INPUT FOR THIS TASK:
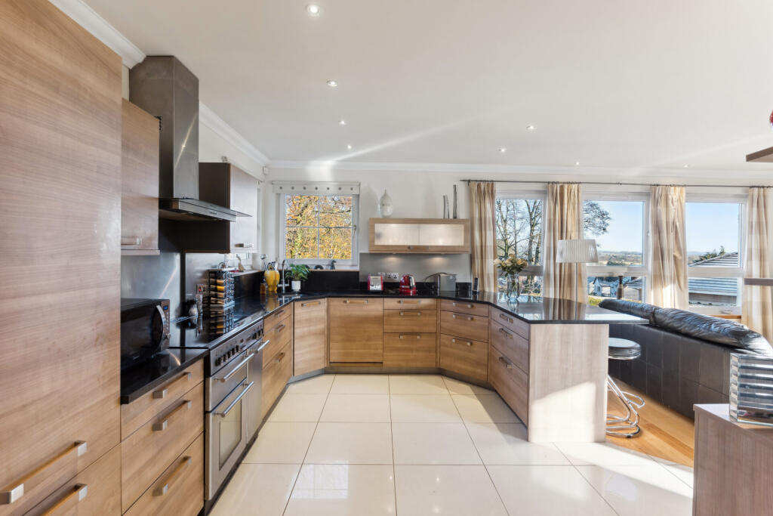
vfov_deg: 70.5
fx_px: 365
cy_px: 258
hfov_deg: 93.3
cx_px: 386
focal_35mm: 17
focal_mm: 16
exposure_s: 1/40
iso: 400
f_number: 8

ACTION ITEM: Only the text of the records above is to be reproduced, exactly as given; the pictures are dropped.

RESULT OF THIS TASK:
vfov_deg: 70.5
fx_px: 365
cy_px: 258
hfov_deg: 93.3
cx_px: 386
focal_35mm: 17
focal_mm: 16
exposure_s: 1/40
iso: 400
f_number: 8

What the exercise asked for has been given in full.